Page-level text extractions
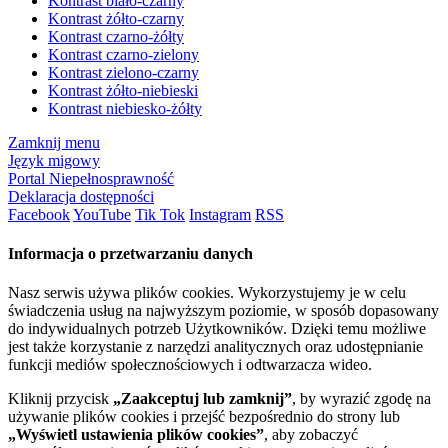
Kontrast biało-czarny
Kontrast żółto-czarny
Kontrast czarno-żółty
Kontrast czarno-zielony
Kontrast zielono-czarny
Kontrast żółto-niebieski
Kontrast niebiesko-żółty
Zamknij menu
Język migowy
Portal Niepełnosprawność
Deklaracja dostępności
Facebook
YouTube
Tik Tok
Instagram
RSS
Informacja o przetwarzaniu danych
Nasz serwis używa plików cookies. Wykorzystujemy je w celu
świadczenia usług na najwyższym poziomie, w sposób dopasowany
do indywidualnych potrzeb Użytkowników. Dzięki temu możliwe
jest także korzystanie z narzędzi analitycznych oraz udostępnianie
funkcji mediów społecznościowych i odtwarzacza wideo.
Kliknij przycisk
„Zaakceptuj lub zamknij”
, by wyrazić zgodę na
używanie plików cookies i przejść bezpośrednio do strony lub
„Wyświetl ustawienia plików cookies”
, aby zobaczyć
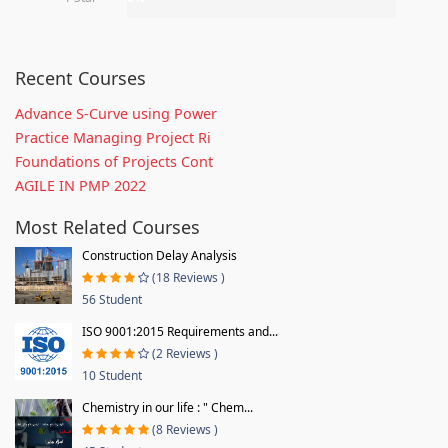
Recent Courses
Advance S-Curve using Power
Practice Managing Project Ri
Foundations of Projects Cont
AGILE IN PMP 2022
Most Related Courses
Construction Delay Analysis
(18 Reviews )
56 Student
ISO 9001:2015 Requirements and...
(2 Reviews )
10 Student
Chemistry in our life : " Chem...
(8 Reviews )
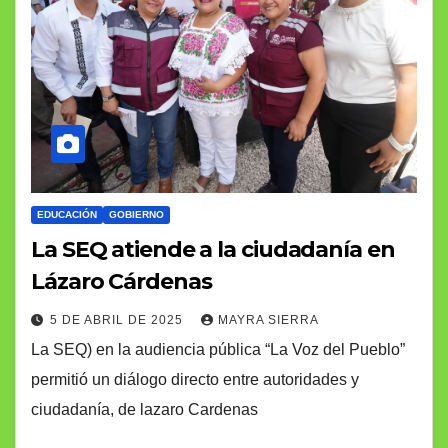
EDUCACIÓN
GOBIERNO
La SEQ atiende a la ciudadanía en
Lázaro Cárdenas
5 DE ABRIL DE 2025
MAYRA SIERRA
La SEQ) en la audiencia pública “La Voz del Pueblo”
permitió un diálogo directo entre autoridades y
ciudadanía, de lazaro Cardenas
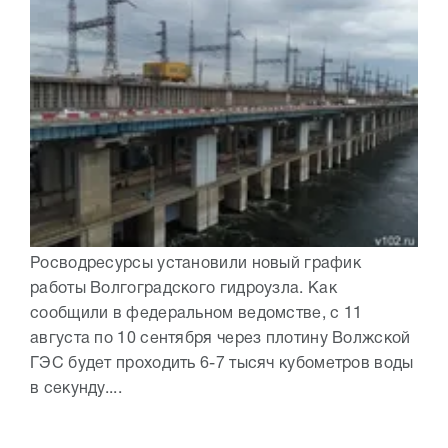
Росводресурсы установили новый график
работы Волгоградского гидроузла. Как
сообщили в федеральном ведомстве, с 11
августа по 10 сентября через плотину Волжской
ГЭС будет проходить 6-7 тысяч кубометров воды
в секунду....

Problem statement: All lines of the data that hold "żółty" need to be copied.

Exercise result:
Kontrast czarno-żółty
Kontrast niebiesko-żółty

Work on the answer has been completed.